Does anyone know what is different about California 02 sensors, and how I can get the missing info?

T.
 
should be the same, IIRC california got the EGR temp sensor early before the rest of the country and that was the only diffrence, after OBDII (95ish) all states got the same cruisers.

maybe just a blanket Toyota wide statement?
 
Your registration/VIN plate might also say something like "49 states" excluding California or something like that. The idea was California (and maybe NY?) had stricter emissions regs than the rest of the USA back then. I don't think it matters for older cars/trucks now. I know my LX 450 would not have been California compliant when it was new in 1997, but I registered it there in 2004 without issues.
 
OZCAL said:
I know my LX 450 would not have been California compliant when it was new in 1997, but I registered it there in 2004 without issues.
Pretty sure the LX was alwys 50 state compliant. There was just a thread which indicated that several earlier years of 80 series were not 50 state compliant, but my memory fails me as to which years...:frown: :)
 
In most other states, the O2 sensors have a shorter replacement interval than in CA or NY. the reasons for this is emissions.
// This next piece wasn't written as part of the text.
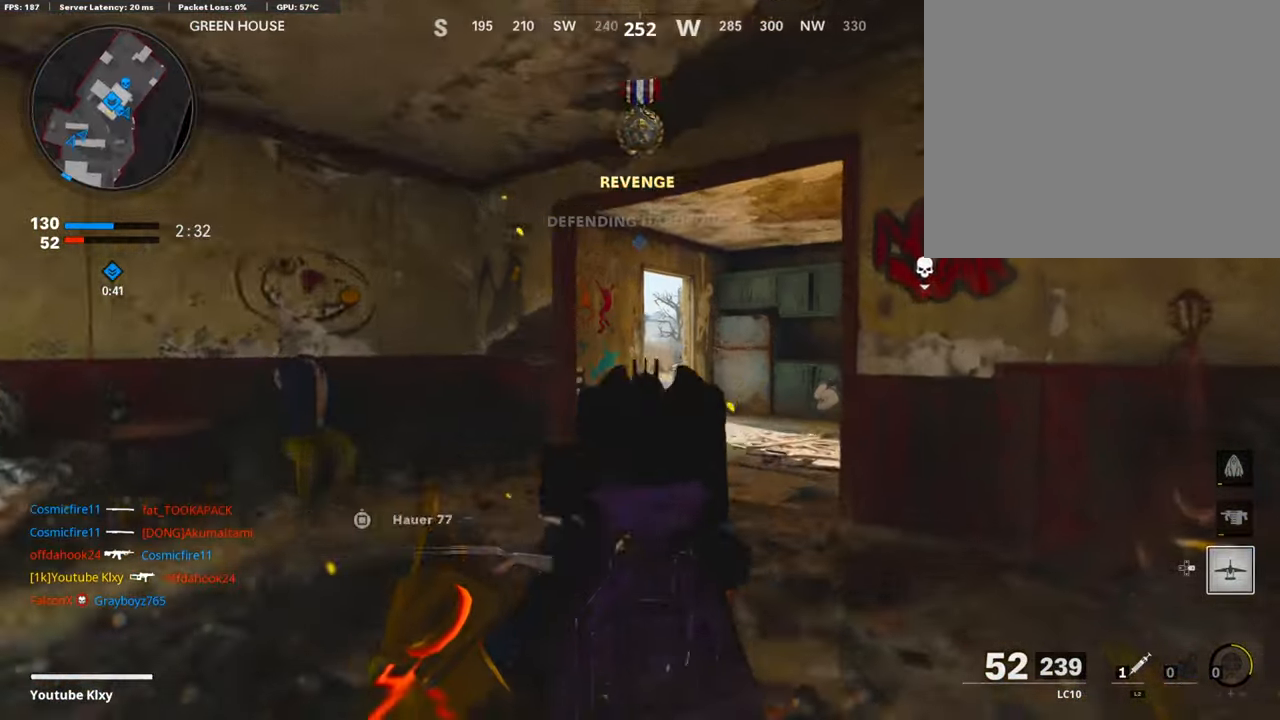
{"buttons": ["L1"], "left_stick": "up-left", "right_stick": "center", "events": [[84, "left_stick", "up-left"], [168, "L1", "up"], [251, "right_stick", "center"], [335, "L1", "down"]]}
For example, in some vehicles, a timing belt is due at 90K, in CA it's due at 105 b/c after 100K miles it is not longer under emissions warranty and the manuf. doesn't have to pay for it's replacement should it fail
 
patpend2000 said:
In most other states, the O2 sensors have a shorter replacement interval than in CA or NY. the reasons for this is emissions.
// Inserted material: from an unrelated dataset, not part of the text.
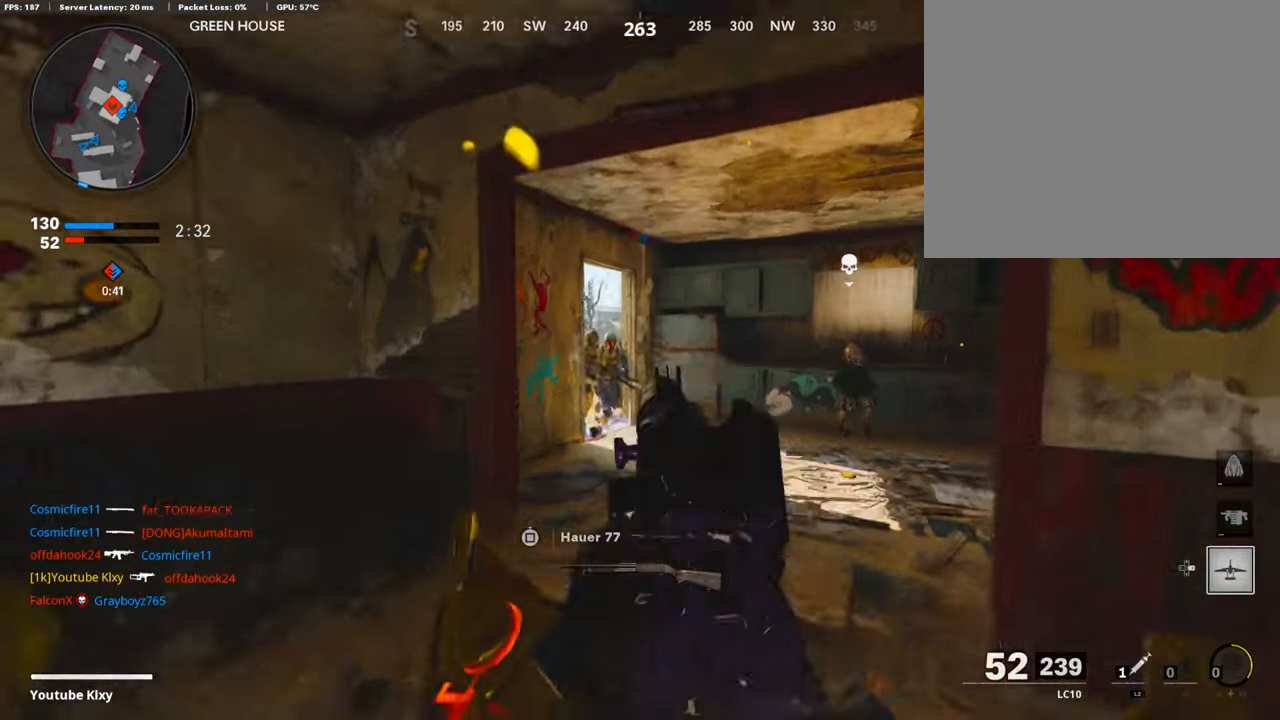
{"buttons": ["L1", "R1", "R3"], "left_stick": "center", "right_stick": "up-right", "events": [[17, "R1", "down"], [151, "right_stick", "down"], [168, "left_stick", "down-left"], [218, "R3", "down"], [218, "right_stick", "center"], [319, "left_stick", "right"], [319, "right_stick", "up-right"], [369, "left_stick", "center"]]}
For example, in some vehicles, a timing belt is due at 90K, in CA it's due at 105 b/c after 100K miles it is not longer under emissions warranty and the manuf. doesn't have to pay for it's replacement should it fail

That makes complete sense. The vehicle is the same, but the maintenance is pushed back just beyond California's required emissions warranty period.

So what Toyota really means is "You should do this maintenance, but we're not willing to pay for it under warranty."

Thanks.
 
tech_dog said:
So what Toyota really means is "You should do this maintenance, but we're not willing to pay for it under warranty."

Thanks.


"Maintenance" is the vehicle owner's responsibility, not the factory's.
 
Dan - What I was wondering is if California law requires any emissions "maintenance" to be considered a repair. I've been looking on-line out of curiosity, but never found an answer.

T.
 
Dunno, I live in the rest of the country....:D
 
From Toyota's web site

Federal Emission Coverage: Components under the federal emission defect warranty are covered for 36 months/36,000 miles and specified major emission control components are covered for 8 years/80,000 miles. Specified major emission control components under emission performance warranty are also covered for 8 years/80,000 miles. In addition, emission performance warranty is applicable for 24 months/24,000 miles in states and local jurisdictions that require a periodic EPA-approved inspection and maintenance program.


California Emission Control Coverage: In California and any other state that adopts California emission warranty provisions, performance warranty and defect warranty coverage is applicable for 36 months/50,000 miles, and specific control devices are covered for 7 years/70,000 miles.